É uma canção cheia de influências, onde o artista soube dosar todas com seu toque especial, criando uma vibe majestosa para amantes do indie e showgaze – cm auxílio da Inteligência Artificial. A canção apresenta a ideologia leve e sonhadora junto com o som denso, que traz uma atmosfera sonora nostálgica, densa e arrastada, ao mesmo tempo que exala um frescor sincero graças a energia jovial e mente visionária.

A melodia de raiz folk permanece reconhecível, mas ganha novas camadas com eletrônica ambiente, post-rock e elementos de post-metal. Guitarras pesadas aparecem em contraste com momentos mais espaçosos, enquanto as texturas eletrônicas dão à faixa um caráter quase cinematográfico.

O resultado é uma música que transita entre world music, música experimental e metal atmosférico. A força de “Gelino” está justamente nesse contraste: a simplicidade da melodia tradicional encontra uma produção densa, sombria e cheia de espaços. “Gelino” apresenta a sonoridade oldschool do post rock e a sensibilidade do ethereal com boas doses de dreampop, atmosférico e showgaze e muita técnica, provando que a dupla soube usar todas suas influências e misturar de uma jeito peculiar para criar sua própria identidade no cenário musical. Há diversos elementos na canção original que nos fazem lembrar da vibe de Enya, uma exuberância de Dead Can Dance e Cocteaus Twins mas com o toque moderno da Aurora, fazendo com que o conjunto da obra é maravilhoso, desde o visual extravagante até a sonoridade exclusiva.

A faixa proporciona uma experiência sonora intensa e espacial. Os vocais cantam rimas etéreas com voz forte e corajosa, em tons melódicos e suaves que trazem um toque mais moderno ao mesmo tempo que soa retro, com um poder de convidar o ouvinte para ouvir o disco completo. A melodia faz a canção grudar na mente logo na primeira vez, despertando a vontade de estar em um show do artista, sentindo toda a sensação sombria e misteriosa que a canção proporciona.

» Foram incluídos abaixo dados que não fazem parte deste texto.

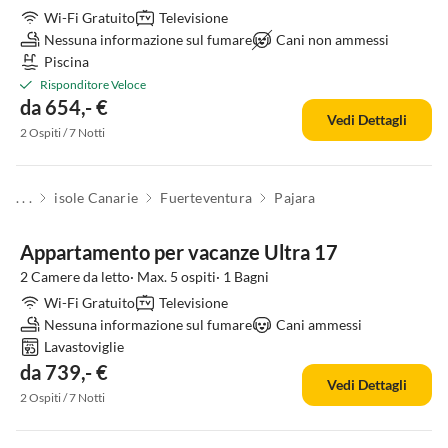
Wi-Fi Gratuito
Televisione
Nessuna informazione sul fumare
Cani non ammessi
Piscina
Risponditore Veloce
da 654,- €
Vedi Dettagli
2 Ospiti / 7 Notti
. . .
isole Canarie
Fuerteventura
Pajara
Appartamento per vacanze Ultra 17
2 Camere da letto· Max. 5 ospiti· 1 Bagni
Wi-Fi Gratuito
Televisione
Nessuna informazione sul fumare
Cani ammessi
Lavastoviglie
da 739,- €
Vedi Dettagli
2 Ospiti / 7 Notti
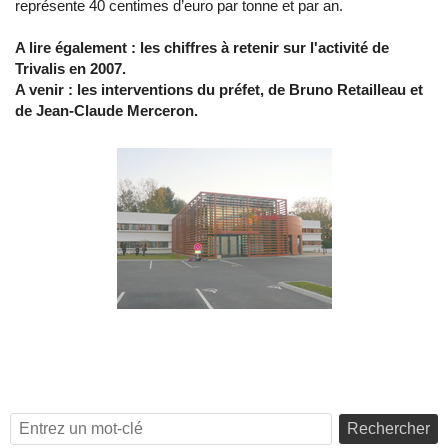
représente 40 centimes d’euro par tonne et par an.
A lire également : les chiffres à retenir sur l'activité de
Trivalis en 2007.
A venir : les interventions du préfet, de Bruno Retailleau et
de Jean-Claude Merceron.
Rechercher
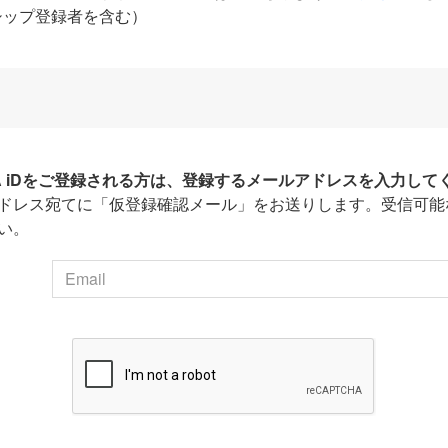
シップ登録者を含む）
HA iDをご登録される方は、登録するメールアドレスを入力して
ドレス宛てに「仮登録確認メール」をお送りします。受信可能
い。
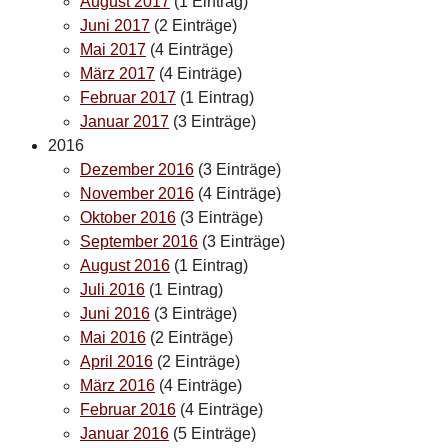
August 2017
(1 Eintrag)
Juni 2017
(2 Einträge)
Mai 2017
(4 Einträge)
März 2017
(4 Einträge)
Februar 2017
(1 Eintrag)
Januar 2017
(3 Einträge)
2016
Dezember 2016
(3 Einträge)
November 2016
(4 Einträge)
Oktober 2016
(3 Einträge)
September 2016
(3 Einträge)
August 2016
(1 Eintrag)
Juli 2016
(1 Eintrag)
Juni 2016
(3 Einträge)
Mai 2016
(2 Einträge)
April 2016
(2 Einträge)
März 2016
(4 Einträge)
Februar 2016
(4 Einträge)
Januar 2016
(5 Einträge)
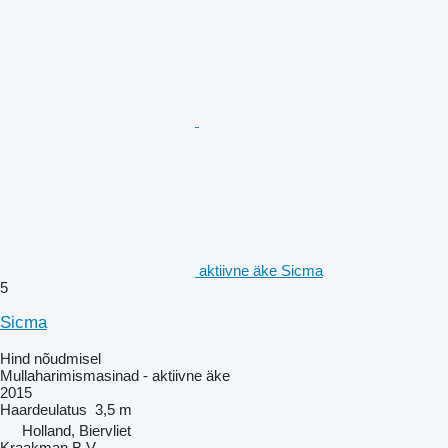
aktiivne äke Sicma
5
Sicma
Hind nõudmisel
Mullaharimismasinad - aktiivne äke
2015
Haardeulatus
3,5 m
Holland, Biervliet
Kraakman B.V.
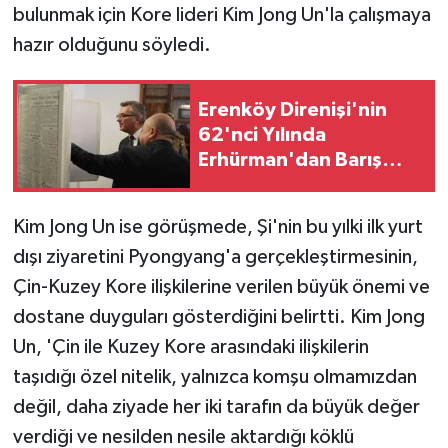
bulunmak için Kore lideri Kim Jong Un'la çalışmaya
hazır olduğunu söyledi.
Erenköy Direnişi'nin
62'nci Yılında
Erhürman'dan Barış
Vurgusu
Kim Jong Un ise görüşmede, Şi'nin bu yılki ilk yurt
dışı ziyaretini Pyongyang'a gerçekleştirmesinin,
Çin-Kuzey Kore ilişkilerine verilen büyük önemi ve
dostane duyguları gösterdiğini belirtti. Kim Jong
Un, 'Çin ile Kuzey Kore arasındaki ilişkilerin
taşıdığı özel nitelik, yalnızca komşu olmamızdan
değil, daha ziyade her iki tarafın da büyük değer
verdiği ve nesilden nesile aktardığı köklü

A canção mantem a frequência, conduzindo o ouvinte em uma viagem sonora inesquecível, com destaque na forma como misturou estilos dentro do som experimental e de uma maneira peculiar criou um hit atemporal perfeito para os fãs do estilo, conversando diretamente com seu instrumental e com o ouvinte, transmitindo diversos sentimentos de forma satisfatória. Esse banda é para aqueles fãs nostálgicos e os que buscam algo novo, então não há chances de errar ao adicionar Satoshi na playlist.

Por trás do projeto está SATOSHI | ECLESIAH, artista independente que trabalha com gêneros como dark R&B, trip-hop, blackgaze, drone metal, ambient e música eletrônica experimental. Seu repertório costuma explorar temas ligados à fragilidade humana, às contradições do indivíduo e à esperança em meio à escuridão.

SATOSHI | ECLESIAH é um compositor e produtor independente do Japão, que cria música imersiva em estilos como dark R&B, trip-hop, pós-rock, pós-metal, blackgaze, drone metal, ambient e música eletrônica experimental. De peças downtempo contidas a densas e expansivas paredes sonoras, sua música busca criar espaços imersivos onde beleza e dissonância, escuridão e luz, vulnerabilidade e transcendência possam coexistir.

Seu projeto musical independente conquistou mais de 80.000 inscritos no YouTube, enquanto continua a explorar colaborações entre gêneros e novas abordagens para a música cinematográfica e alternativa.